About a dozen participants crowded the San Francisco Public Library’s West Portal Branch to hear city planners with the SF Survey team and a local historian share possible entrants into the pipeline of potential historical sites.
The meeting was kind of neighborhood-led cultural empowerment as a way to include the public who may have historically been left out of the city's notoriously bureaucratic efforts of the past, planners said. Feedback collected will go to the Planning Commission on March 18.

Western Neighborhoods Project’s Greg Gaar narrated a slideshow of historic photos, while others in the audience knowingly sighed when some long-gone buildings on West Portal Avenue were shown in their heyday. The Empire Theater was a standout.
“It's a real shame about the Empire Theater," Gaar told the audience. "I don't know why some billionaire can't buy it and restore it like with the Castro Theater."
Many participants suggested protecting the theater, which is slated to become a nine-story apartment building with retail on the ground floor. Many were sad to hear that the existing structure is not likely to be saved from demolition.
Richard Sucré, deputy director of current planning, said the Empire Theater project owners had already filed for city approval, and any new legislation targeting the theater for historic preservation would not apply.

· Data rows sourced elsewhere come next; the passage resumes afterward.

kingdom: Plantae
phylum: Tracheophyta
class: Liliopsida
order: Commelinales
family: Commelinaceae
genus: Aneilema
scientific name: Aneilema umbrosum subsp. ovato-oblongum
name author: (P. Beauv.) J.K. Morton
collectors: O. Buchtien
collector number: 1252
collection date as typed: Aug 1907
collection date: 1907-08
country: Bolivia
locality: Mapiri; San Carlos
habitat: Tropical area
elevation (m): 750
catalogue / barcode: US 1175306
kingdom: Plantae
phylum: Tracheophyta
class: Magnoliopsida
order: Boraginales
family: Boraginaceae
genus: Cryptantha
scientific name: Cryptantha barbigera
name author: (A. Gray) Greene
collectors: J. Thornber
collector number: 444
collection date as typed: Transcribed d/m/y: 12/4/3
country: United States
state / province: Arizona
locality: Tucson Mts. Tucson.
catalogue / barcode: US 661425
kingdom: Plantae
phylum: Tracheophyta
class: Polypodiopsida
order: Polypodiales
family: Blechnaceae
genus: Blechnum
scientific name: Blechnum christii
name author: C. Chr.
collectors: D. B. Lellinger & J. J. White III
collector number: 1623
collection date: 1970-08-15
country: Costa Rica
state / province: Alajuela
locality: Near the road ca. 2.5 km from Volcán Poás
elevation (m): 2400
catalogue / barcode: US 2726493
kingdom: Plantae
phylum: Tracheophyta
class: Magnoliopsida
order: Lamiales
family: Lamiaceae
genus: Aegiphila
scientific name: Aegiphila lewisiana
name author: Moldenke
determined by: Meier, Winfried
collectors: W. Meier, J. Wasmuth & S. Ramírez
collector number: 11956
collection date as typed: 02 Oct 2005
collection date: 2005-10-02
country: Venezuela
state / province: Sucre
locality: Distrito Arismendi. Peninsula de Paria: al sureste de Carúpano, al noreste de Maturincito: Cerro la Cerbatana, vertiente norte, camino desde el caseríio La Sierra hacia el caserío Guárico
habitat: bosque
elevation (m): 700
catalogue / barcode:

Anthony Myers/Ingleside Light
Sucré and planning staff presented some turn-of-the-century photos of the area, including some photographs of the Twin Peaks Tunnel and track construction.
City planners have been going to different neighborhoods collecting this information in part because the city has never done a comprehensive building inventory, and the department didn't want to miss anything this time around. It’s part of a citywide cultural resources survey, a multi-year effort to document historic places.
Staff members are also gathering information for potential cultural and historic landmarks around West Portal.
“We started out in the avenues, and we are working our way around the city," Sucré said. “Hopefully, we can get to Ingleside later this year.”
A historic district for Ingleside’s stretch of Ocean Avenue has been in the works for over a decade, but the Planning Department has delayed advancing the application for a variety of reasons.